→ **STATED PROBLEM 1**
Copy word for word the stretch of the FPU memcpy post from "Other thing is" through "unsigned long length)".
→ **STATED PROBLEM 2**
Name every header file pulled in by an #include line in the FPU memcpy post.

Other thing is that I tried to write memcpy using 64bit FPU registers as
someone here suggested. It's about _20% faster_!!

__here is the source code of memcpyfpu.c __
#include <stdio.h>
#include <stdlib.h>
#include <string.h>
#include <dos.h>
#include <time.h>

void memcpyfpu(void *source,void *destination, unsigned long length)
{
  __asm__ __volatile__ (
  "push    %%edx
        andl     $0xfffffff8,%%edx
        xorl     %%ecx,%%ecx
_LoopPoint:
        fildq    (%%eax,%%ecx)
        fistpq   (%%ebx,%%ecx)
        addl     $8,%%ecx
        cmpl     %%edx,%%ecx
        jb      _LoopPoint
        popl     %%edx
        xorl     %%ecx,%%edx
        je      _AllDone
        addl     %%ecx,%%eax
        addl     %%ecx,%%ebx
        movl     %%edx,%%ecx
_SmallLoop:
        movb     (%%eax,%%ecx),%%dl
        movb     %%dl,(%%ebx,%%ecx)
        decl     %%ecx
        jnz     _SmallLoop
_AllDone:"
   :
   : "a" (source), "b" (destination), "d" (length)

→ **ENTRIES SHOWN**
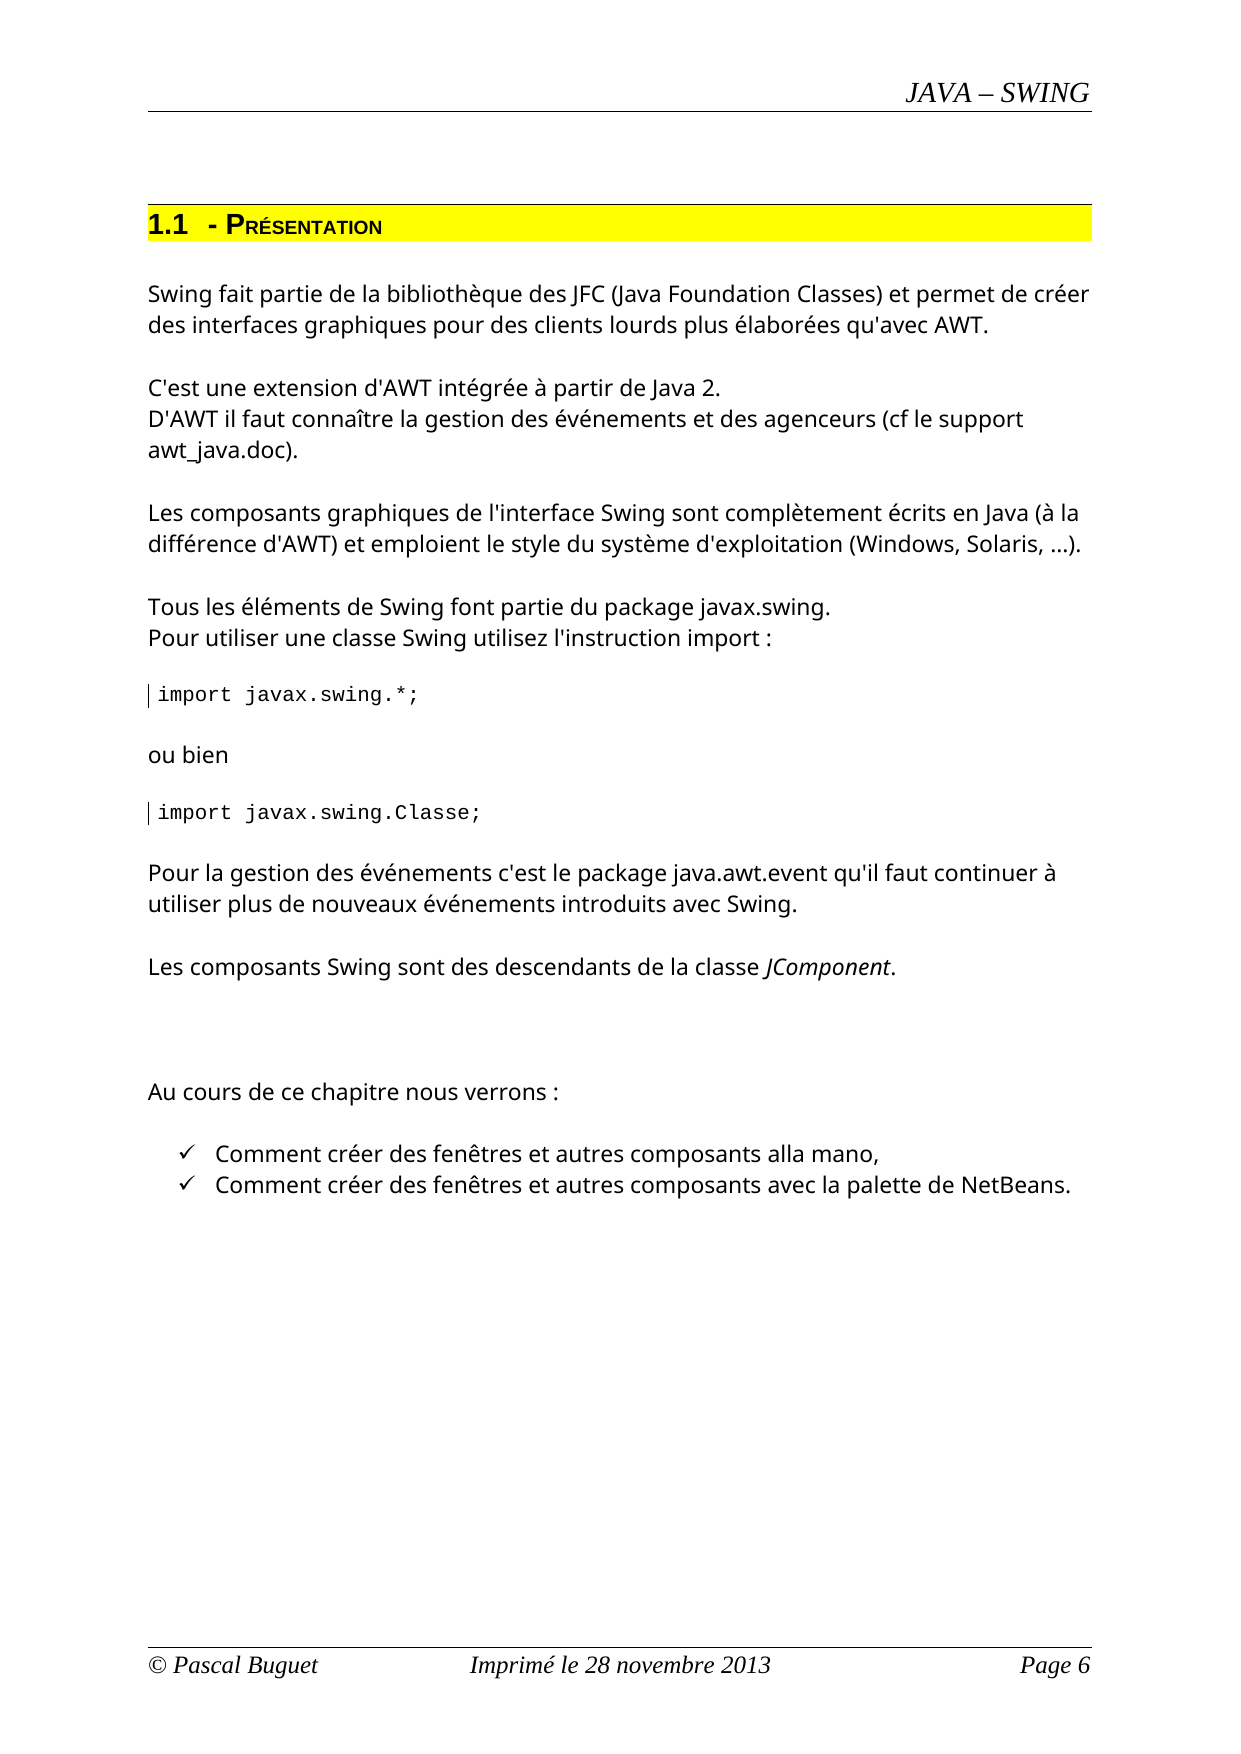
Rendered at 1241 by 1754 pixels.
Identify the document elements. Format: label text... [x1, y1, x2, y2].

text Pour utiliser une classe Swing utilisez l'instruction import : [148, 622, 1092, 653]
text Tous les éléments de Swing font partie du package javax.swing. [148, 591, 1092, 622]
text ou bien [148, 739, 1092, 771]
text Swing fait partie de la bibliothèque des JFC (Java Foundation Classes) et permet de créer des interfaces graphiques pour des clients lourds plus élaborées qu'avec AWT. [148, 278, 1092, 341]
text import javax.swing.Classe; [149, 802, 1092, 825]
text D'AWT il faut connaître la gestion des événements et des agenceurs (cf le support awt_java.doc). [148, 403, 1092, 466]
text C'est une extension d'AWT intégrée à partir de Java 2. [148, 372, 1092, 403]
text import javax.swing.*; [149, 684, 1092, 708]
subtitle - Présentation [148, 205, 1092, 241]
text Les composants graphiques de l'interface Swing sont complètement écrits en Java (à la différence d'AWT) et emploient le style du système d'exploitation (Windows, Solaris, …). [148, 497, 1092, 559]
text Les composants Swing sont des descendants de la classe JComponent. [148, 950, 1092, 982]
list Comment créer des fenêtres et autres composants alla mano, [177, 1138, 1092, 1169]
text Au cours de ce chapitre nous verrons : [148, 1075, 1092, 1107]
list Comment créer des fenêtres et autres composants avec la palette de NetBeans. [177, 1169, 1092, 1200]
text Pour la gestion des événements c'est le package java.awt.event qu'il faut continuer à utiliser plus de nouveaux événements introduits avec Swing. [148, 857, 1092, 919]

→ **CORRECT ANSWER 1**
Other thing is that I tried to write memcpy using 64bit FPU registers as
someone here suggested. It's about _20% faster_!!

__here is the source code of memcpyfpu.c __
#include <stdio.h>
#include <stdlib.h>
#include <string.h>
#include <dos.h>
#include <time.h>

void memcpyfpu(void *source,void *destination, unsigned long length)

→ **CORRECT ANSWER 2**
stdio.h
stdlib.h
string.h
dos.h
time.h